What you need to do: Print the records exactly and in full, please; the pictures stay out.

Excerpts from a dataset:
========

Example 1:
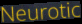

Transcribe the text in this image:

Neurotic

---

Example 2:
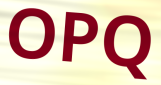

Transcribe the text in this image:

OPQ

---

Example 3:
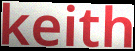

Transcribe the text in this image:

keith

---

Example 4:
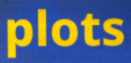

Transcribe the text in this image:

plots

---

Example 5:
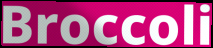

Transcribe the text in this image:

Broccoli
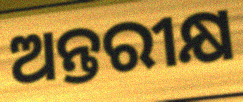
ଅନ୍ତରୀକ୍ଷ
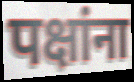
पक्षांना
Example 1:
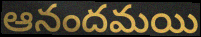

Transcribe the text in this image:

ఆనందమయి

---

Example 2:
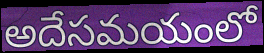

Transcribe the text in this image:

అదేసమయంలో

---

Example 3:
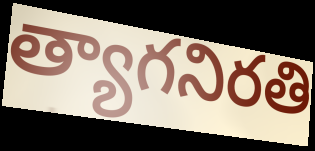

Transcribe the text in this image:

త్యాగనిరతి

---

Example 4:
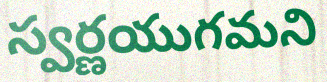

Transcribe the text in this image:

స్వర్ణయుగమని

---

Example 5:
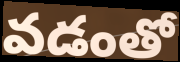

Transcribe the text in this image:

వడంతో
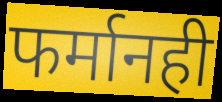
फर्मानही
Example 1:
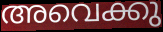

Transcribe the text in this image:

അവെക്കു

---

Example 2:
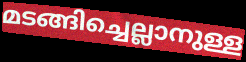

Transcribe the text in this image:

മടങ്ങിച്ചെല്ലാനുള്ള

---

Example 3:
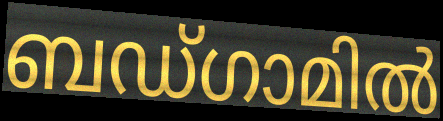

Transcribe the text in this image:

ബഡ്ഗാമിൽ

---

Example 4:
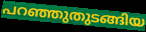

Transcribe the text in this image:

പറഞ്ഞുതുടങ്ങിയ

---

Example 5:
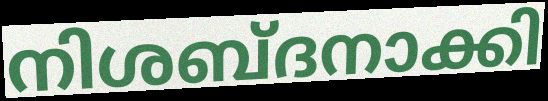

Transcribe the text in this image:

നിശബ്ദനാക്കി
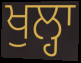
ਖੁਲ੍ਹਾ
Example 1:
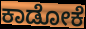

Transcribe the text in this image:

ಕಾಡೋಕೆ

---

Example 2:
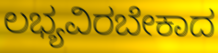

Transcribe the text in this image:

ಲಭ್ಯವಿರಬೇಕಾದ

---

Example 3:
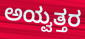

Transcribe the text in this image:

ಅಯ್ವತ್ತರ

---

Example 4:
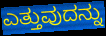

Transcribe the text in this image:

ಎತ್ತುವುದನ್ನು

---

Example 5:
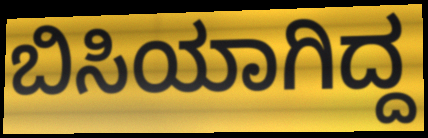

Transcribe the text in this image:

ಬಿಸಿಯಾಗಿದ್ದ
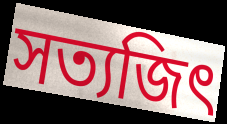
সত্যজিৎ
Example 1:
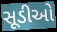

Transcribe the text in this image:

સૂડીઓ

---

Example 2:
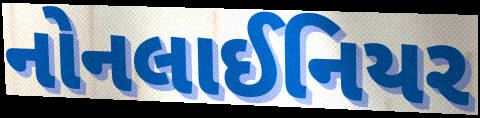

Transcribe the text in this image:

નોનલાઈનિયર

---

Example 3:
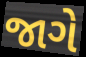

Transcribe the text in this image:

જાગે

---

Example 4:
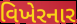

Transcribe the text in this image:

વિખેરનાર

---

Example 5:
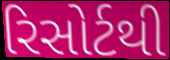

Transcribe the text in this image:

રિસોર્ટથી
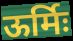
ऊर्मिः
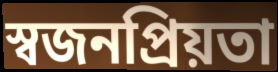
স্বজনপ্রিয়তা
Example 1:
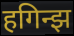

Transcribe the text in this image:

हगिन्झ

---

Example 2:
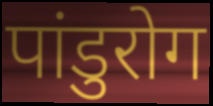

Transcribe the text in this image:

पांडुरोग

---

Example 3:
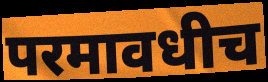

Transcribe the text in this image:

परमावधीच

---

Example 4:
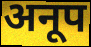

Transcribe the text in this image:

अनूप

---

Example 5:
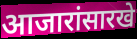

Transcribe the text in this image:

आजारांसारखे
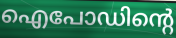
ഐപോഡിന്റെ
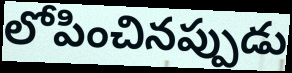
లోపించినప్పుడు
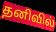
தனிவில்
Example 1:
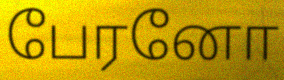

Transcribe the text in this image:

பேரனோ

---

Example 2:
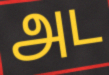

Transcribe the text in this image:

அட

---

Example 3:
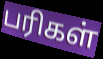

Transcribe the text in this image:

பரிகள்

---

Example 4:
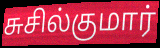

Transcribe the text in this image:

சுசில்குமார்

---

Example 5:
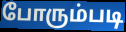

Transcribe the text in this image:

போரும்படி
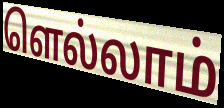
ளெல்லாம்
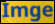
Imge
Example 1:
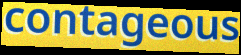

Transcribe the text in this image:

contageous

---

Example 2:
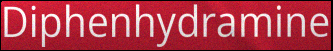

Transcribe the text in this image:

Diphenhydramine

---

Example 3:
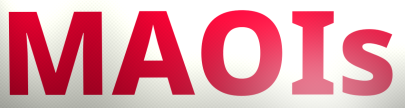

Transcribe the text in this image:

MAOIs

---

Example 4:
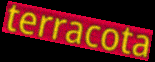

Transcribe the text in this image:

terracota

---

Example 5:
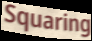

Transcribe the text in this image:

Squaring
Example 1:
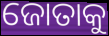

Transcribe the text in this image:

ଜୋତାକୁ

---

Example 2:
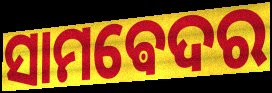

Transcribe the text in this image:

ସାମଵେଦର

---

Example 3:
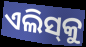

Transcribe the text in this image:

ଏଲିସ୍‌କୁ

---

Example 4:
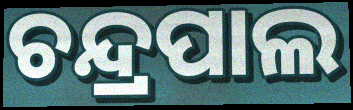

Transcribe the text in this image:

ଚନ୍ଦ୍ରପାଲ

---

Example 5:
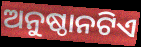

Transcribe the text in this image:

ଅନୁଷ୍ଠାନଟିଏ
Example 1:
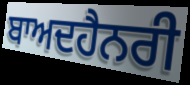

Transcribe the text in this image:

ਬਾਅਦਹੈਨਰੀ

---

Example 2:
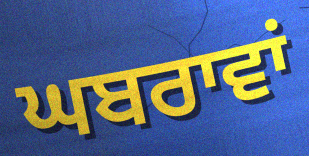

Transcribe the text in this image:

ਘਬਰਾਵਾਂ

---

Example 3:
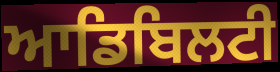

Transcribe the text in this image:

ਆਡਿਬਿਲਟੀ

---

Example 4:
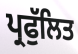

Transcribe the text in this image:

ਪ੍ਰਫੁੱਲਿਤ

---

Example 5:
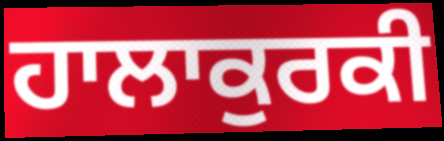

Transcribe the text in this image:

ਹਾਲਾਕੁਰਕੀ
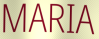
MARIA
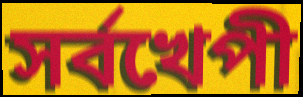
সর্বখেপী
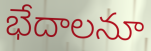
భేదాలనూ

========

Output of the task:
Example 1:

Transcribe the text in this image:

Neurotic

---

Example 2:

Transcribe the text in this image:

OPQ

---

Example 3:

Transcribe the text in this image:

keith

---

Example 4:

Transcribe the text in this image:

plots

---

Example 5:

Transcribe the text in this image:

Broccoli
ଅନ୍ତରୀକ୍ଷ
पक्षांना
Example 1:

Transcribe the text in this image:

ఆనందమయి

---

Example 2:

Transcribe the text in this image:

అదేసమయంలో

---

Example 3:

Transcribe the text in this image:

త్యాగనిరతి

---

Example 4:

Transcribe the text in this image:

స్వర్ణయుగమని

---

Example 5:

Transcribe the text in this image:

వడంతో
फर्मानही
Example 1:

Transcribe the text in this image:

അവെക്കു

---

Example 2:

Transcribe the text in this image:

മടങ്ങിച്ചെല്ലാനുള്ള

---

Example 3:

Transcribe the text in this image:

ബഡ്ഗാമിൽ

---

Example 4:

Transcribe the text in this image:

പറഞ്ഞുതുടങ്ങിയ

---

Example 5:

Transcribe the text in this image:

നിശബ്ദനാക്കി
ਖੁਲ੍ਹਾ
Example 1:

Transcribe the text in this image:

ಕಾಡೋಕೆ

---

Example 2:

Transcribe the text in this image:

ಲಭ್ಯವಿರಬೇಕಾದ

---

Example 3:

Transcribe the text in this image:

ಅಯ್ವತ್ತರ

---

Example 4:

Transcribe the text in this image:

ಎತ್ತುವುದನ್ನು

---

Example 5:

Transcribe the text in this image:

ಬಿಸಿಯಾಗಿದ್ದ
সত্যজিৎ
Example 1:

Transcribe the text in this image:

સૂડીઓ

---

Example 2:

Transcribe the text in this image:

નોનલાઈનિયર

---

Example 3:

Transcribe the text in this image:

જાગે

---

Example 4:

Transcribe the text in this image:

વિખેરનાર

---

Example 5:

Transcribe the text in this image:

રિસોર્ટથી
ऊर्मिः
স্বজনপ্রিয়তা
Example 1:

Transcribe the text in this image:

हगिन्झ

---

Example 2:

Transcribe the text in this image:

पांडुरोग

---

Example 3:

Transcribe the text in this image:

परमावधीच

---

Example 4:

Transcribe the text in this image:

अनूप

---

Example 5:

Transcribe the text in this image:

आजारांसारखे
ഐപോഡിന്റെ
లోపించినప్పుడు
தனிவில்
Example 1:

Transcribe the text in this image:

பேரனோ

---

Example 2:

Transcribe the text in this image:

அட

---

Example 3:

Transcribe the text in this image:

பரிகள்

---

Example 4:

Transcribe the text in this image:

சுசில்குமார்

---

Example 5:

Transcribe the text in this image:

போரும்படி
ளெல்லாம்
Imge
Example 1:

Transcribe the text in this image:

contageous

---

Example 2:

Transcribe the text in this image:

Diphenhydramine

---

Example 3:

Transcribe the text in this image:

MAOIs

---

Example 4:

Transcribe the text in this image:

terracota

---

Example 5:

Transcribe the text in this image:

Squaring
Example 1:

Transcribe the text in this image:

ଜୋତାକୁ

---

Example 2:

Transcribe the text in this image:

ସାମଵେଦର

---

Example 3:

Transcribe the text in this image:

ଏଲିସ୍‌କୁ

---

Example 4:

Transcribe the text in this image:

ଚନ୍ଦ୍ରପାଲ

---

Example 5:

Transcribe the text in this image:

ଅନୁଷ୍ଠାନଟିଏ
Example 1:

Transcribe the text in this image:

ਬਾਅਦਹੈਨਰੀ

---

Example 2:

Transcribe the text in this image:

ਘਬਰਾਵਾਂ

---

Example 3:

Transcribe the text in this image:

ਆਡਿਬਿਲਟੀ

---

Example 4:

Transcribe the text in this image:

ਪ੍ਰਫੁੱਲਿਤ

---

Example 5:

Transcribe the text in this image:

ਹਾਲਾਕੁਰਕੀ
MARIA
সর্বখেপী
భేదాలనూ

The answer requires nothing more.